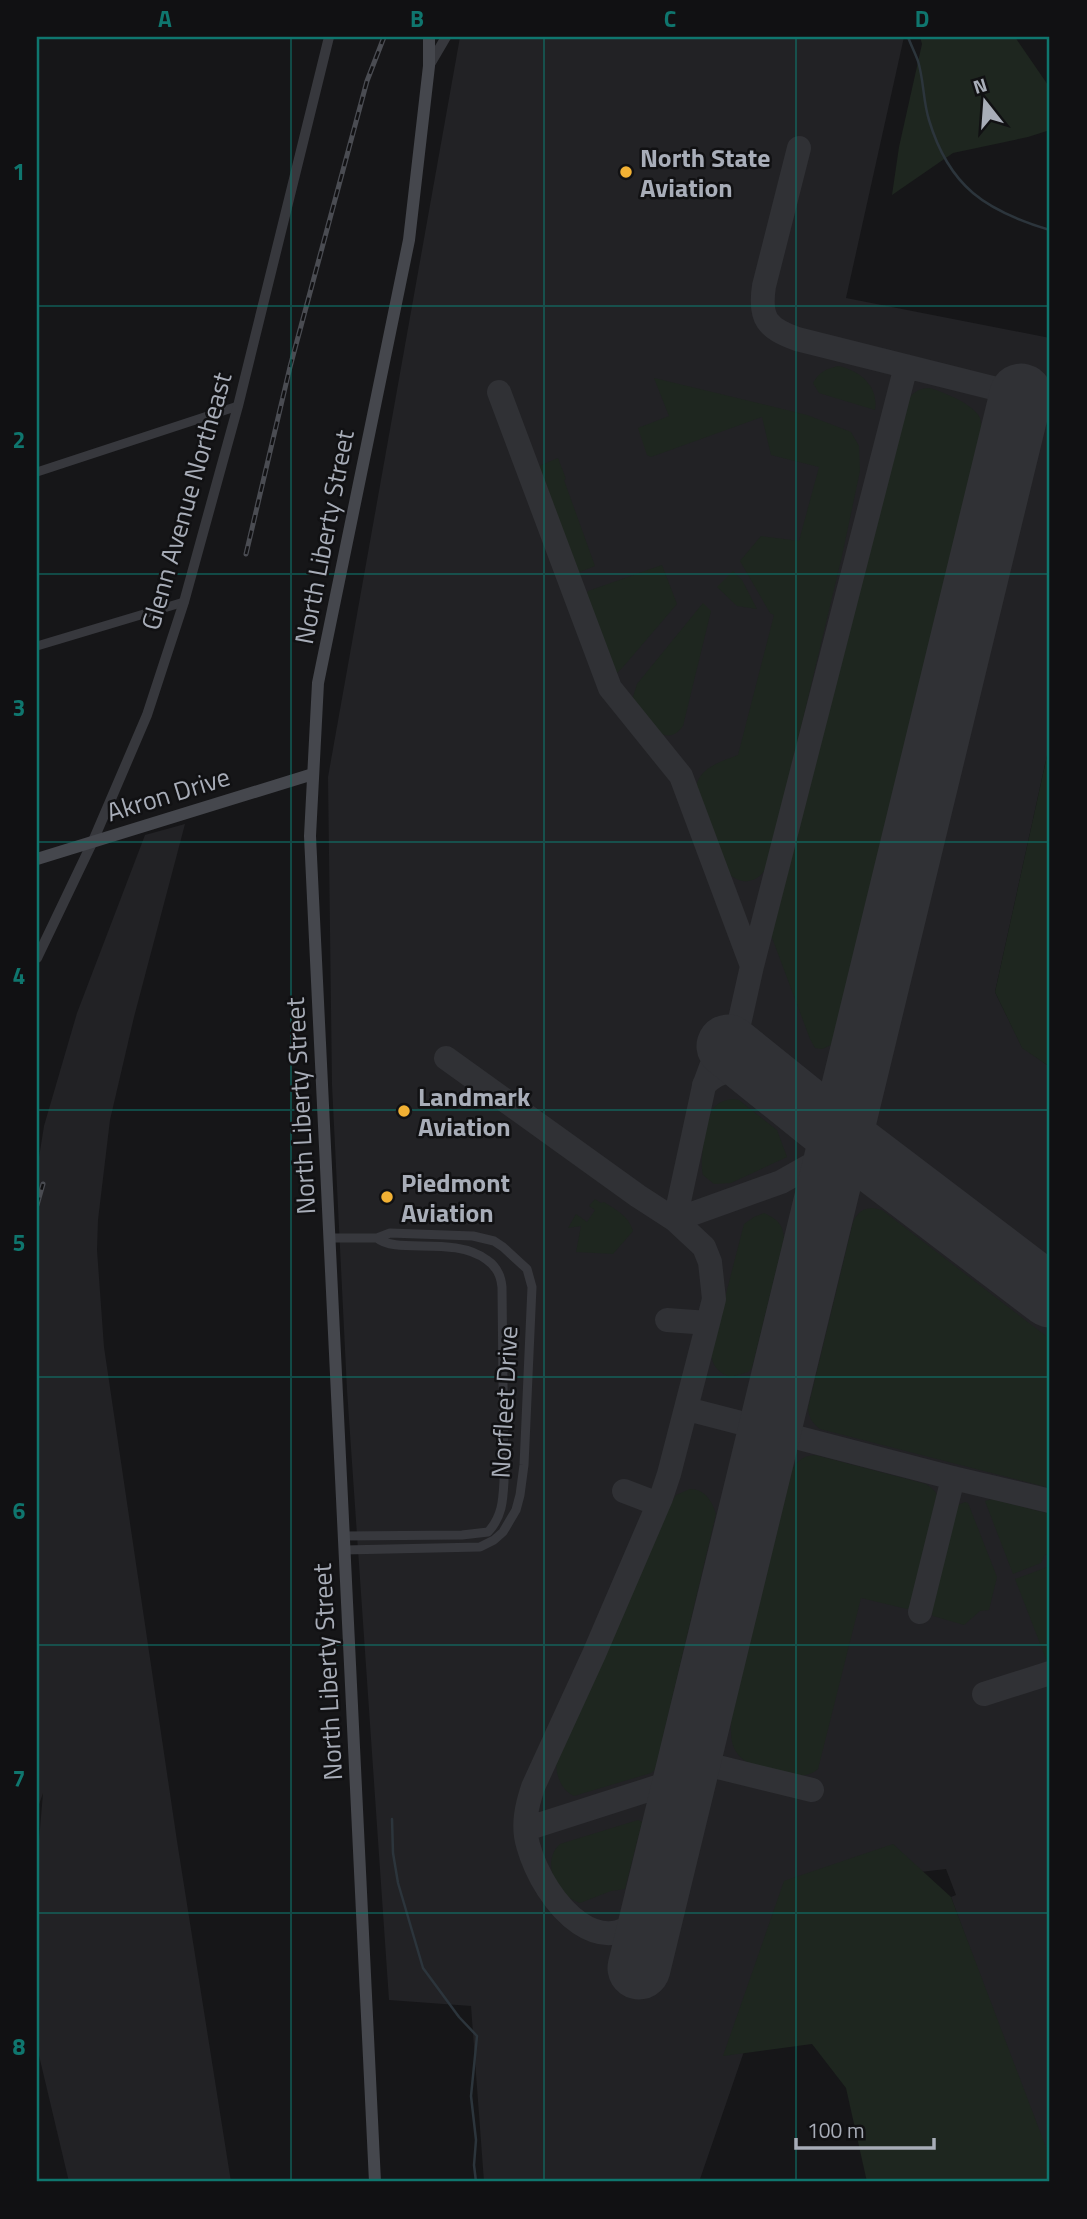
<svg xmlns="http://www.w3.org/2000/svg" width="1087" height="2219" font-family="'Titillium Web',sans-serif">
	<rect width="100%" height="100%" fill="#161618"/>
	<path fill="#222225" d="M460,37H904L846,298L1050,338V742L995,992L1022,1047L1050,1067V2168L951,1897L956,1895L946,1869L801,1886L699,2182H484L471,2006L389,2000L347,1390L332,1085L328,777Z
		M185,824L134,1017L110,1120L98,1220L97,1250L104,1347L177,1841L231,2182H69L37,2047V1864L43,1793L37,1810V1170L44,1126L77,1013L145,835Z"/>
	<path fill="#1e261f" d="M920,37H1015L1050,88V130L1028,137L953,153L892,195L899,147L922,44Z
		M838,366C860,370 879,387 875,410L819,393L813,383C819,372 826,369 838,366Z
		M654,378L807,415L851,432L859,446L860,471L842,556L769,861C760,887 736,887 722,866L695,794C696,768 718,763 738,755L774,615L770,613L740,561L761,536L799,541L819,467L771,455L762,417L651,457L647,455L638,428L669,416Z
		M929,388C942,391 975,405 980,418C981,422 981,426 982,430L839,1020L831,1045L822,1049L815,1048L810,1039L771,935L901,414C908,400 911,389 929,388Z
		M558,458L566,479L564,480L595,566L575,574L537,467Z
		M662,565L677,604L623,667L617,673L613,672L585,598L588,591Z
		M733,571L742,580L757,609L737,606L717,587Z
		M703,603L711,611L683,726C663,753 644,715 632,700L637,684Z
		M1050,742V1067L1022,1048L995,992Z
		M733,1099L739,1100L777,1130L787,1157L731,1183L714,1184L703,1175C699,1162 706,1119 713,1109C718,1102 725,1100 733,1099Z
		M595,1199L601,1203L604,1202C616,1210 629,1216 633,1231L613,1254L576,1252L581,1226L568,1228L576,1214L587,1222L595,1210L589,1206Z
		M872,1208L882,1210L1050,1339V1488L820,1429C812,1423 809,1418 808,1408L853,1222C858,1212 862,1209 872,1208Z
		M764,1213C777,1219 783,1224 784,1238L752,1368L748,1372L731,1377C718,1373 712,1366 711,1352L744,1224L754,1217Z
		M815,1455L926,1484C933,1489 938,1492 938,1501L914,1606L907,1609L861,1598L818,1769C801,1785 750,1772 737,1753C730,1744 731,1731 731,1720L792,1470C798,1460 803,1456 815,1455Z
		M690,1489C705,1489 712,1501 716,1514L655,1770L651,1773L574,1796C559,1789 554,1770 557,1755L670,1505L676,1495Z
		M992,1499L1050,1514V1552L1044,1556L1041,1563L1013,1574L985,1501Z
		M965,1502L968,1503L997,1577L989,1610L980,1611L964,1625L933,1616L928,1609L953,1512L955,1506Z
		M1050,1566V1663L1046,1659L1015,1579Z
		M638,1820L642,1822L625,1889L611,1891L580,1903C557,1896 540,1862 560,1844Z
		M893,1844L951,1897L1050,2158V2182H867L846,2088L812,2044L723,2056L784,1881Z"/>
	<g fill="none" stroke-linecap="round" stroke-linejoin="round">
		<path stroke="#2c353c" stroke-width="2.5" d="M908,37C911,45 915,53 918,61C924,81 923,101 929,120C949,187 986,211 1050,230
			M392,1819L393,1853L398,1883L423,1968L459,2017L477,2036L471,2096L476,2140L474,2165L476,2182"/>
		<path stroke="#303135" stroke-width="24" d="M799,148L764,286C759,319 767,328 797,339L1021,395
			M499,392L610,688L681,776L752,966
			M446,1058L638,1196L675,1220L781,1182L820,1160L841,1137
			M704,1085C723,1066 740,1069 765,1075
			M808,1171C845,1158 868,1170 903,1183
			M667,1320L708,1323
			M687,1409L953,1478L1050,1501
			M624,1491L658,1504
			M920,1612L953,1478
			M984,1694L1050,1673
			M689,1760L812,1790
			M526,1829L685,1778
			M655,1899C608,1978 544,1903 528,1845C522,1825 527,1805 533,1787L594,1654L661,1498L669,1474L708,1323L714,1299L710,1262L704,1247L675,1220L704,1086L711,1067L737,1033L752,966L906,366"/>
		<path stroke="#303135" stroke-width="63" d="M728,1046L841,1137L1050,1296
			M639,1968L1021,395"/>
		<path stroke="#37383d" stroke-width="9" d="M37,472L238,406
			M37,646L184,602
			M329,1238H377L390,1233L473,1236L494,1241L503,1247L527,1269L532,1287L524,1465L520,1495L516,1510L503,1532L494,1540L480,1547L344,1550
			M343,1536L462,1535L488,1532C502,1517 503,1501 504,1481L502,1287C501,1276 496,1266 487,1260C454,1235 397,1255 377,1238"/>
		<path stroke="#37383d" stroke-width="10" d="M429,66L446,37
			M37,958L93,841L147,715L184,602L238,406L329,37"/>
		<path stroke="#45474d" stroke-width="12" d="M37,859L313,774
			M375,2182L310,836L318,683L409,240L429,66V37"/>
		<defs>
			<path id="rail" d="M246,554L290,367L367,81L384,37
				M37,1205L43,1184"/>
		</defs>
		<use href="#rail" stroke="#4a4c52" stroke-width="5"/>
		<use href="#rail" stroke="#111113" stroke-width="2.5" stroke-dasharray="8" stroke-linecap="butt"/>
	</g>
	<path fill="none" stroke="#0f766e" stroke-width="2" stroke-opacity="0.55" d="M291,37V2182M544,37V2182M796,37V2182M37,306H1050M37,574H1050M37,842H1050M37,1110H1050M37,1377H1050M37,1645H1050M37,1913H1050"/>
	<g fill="#f2b134" stroke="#111113" stroke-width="2.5">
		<circle cx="626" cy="172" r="7"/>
		<circle cx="404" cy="1111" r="7"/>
		<circle cx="387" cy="1197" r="7"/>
	</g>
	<g text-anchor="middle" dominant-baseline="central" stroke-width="5" stroke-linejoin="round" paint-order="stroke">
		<g font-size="26" font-weight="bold" fill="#a8adb8" stroke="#111113" text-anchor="start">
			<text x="640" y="157">North State<tspan x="640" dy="30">Aviation</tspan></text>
			<text x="418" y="1096">Landmark<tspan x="418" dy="30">Aviation</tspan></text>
			<text x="401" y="1182">Piedmont<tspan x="401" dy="30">Aviation</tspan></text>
		</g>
		<g font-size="26" fill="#a8adb8" stroke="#111113">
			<text transform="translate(186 501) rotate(-74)">Glenn Avenue Northeast</text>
			<text transform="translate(324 537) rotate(-79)">North Liberty Street</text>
			<text transform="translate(168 794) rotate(-17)">Akron Drive</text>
			<text transform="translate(300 1106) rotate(-93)">North Liberty Street</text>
			<text transform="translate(504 1402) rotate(-87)">Norfleet Drive</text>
			<text transform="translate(327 1672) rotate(-93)">North Liberty Street</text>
		</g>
	</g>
	<rect width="1087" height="2219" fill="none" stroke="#111113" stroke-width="77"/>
	<g transform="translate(985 102) rotate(343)" stroke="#111113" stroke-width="5" paint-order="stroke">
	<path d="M0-5L12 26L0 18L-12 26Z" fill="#a8adb8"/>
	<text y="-10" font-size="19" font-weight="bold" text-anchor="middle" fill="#a8adb8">N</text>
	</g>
	<path d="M796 2138v10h138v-10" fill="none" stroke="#a8adb8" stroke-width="3.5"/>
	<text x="807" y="2138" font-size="21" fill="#a8adb8" stroke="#111113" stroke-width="5" paint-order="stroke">100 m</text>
	<rect x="38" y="38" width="1010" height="2142" fill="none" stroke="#0f766e" stroke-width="2.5"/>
	<g font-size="23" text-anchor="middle" font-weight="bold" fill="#0f766e">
		<text x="165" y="27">A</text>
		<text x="417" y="27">B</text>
		<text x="670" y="27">C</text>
		<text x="922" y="27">D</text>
		<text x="19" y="180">1</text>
		<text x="19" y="448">2</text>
		<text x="19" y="716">3</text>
		<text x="19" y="984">4</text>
		<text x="19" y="1251">5</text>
		<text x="19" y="1519">6</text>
		<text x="19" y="1787">7</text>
		<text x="19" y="2055">8</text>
	</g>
</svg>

**Work order**
In the listing, find every line containing the word "linejoin" and list it.

**Task response**
	<g fill="none" stroke-linecap="round" stroke-linejoin="round">
	<g text-anchor="middle" dominant-baseline="central" stroke-width="5" stroke-linejoin="round" paint-order="stroke">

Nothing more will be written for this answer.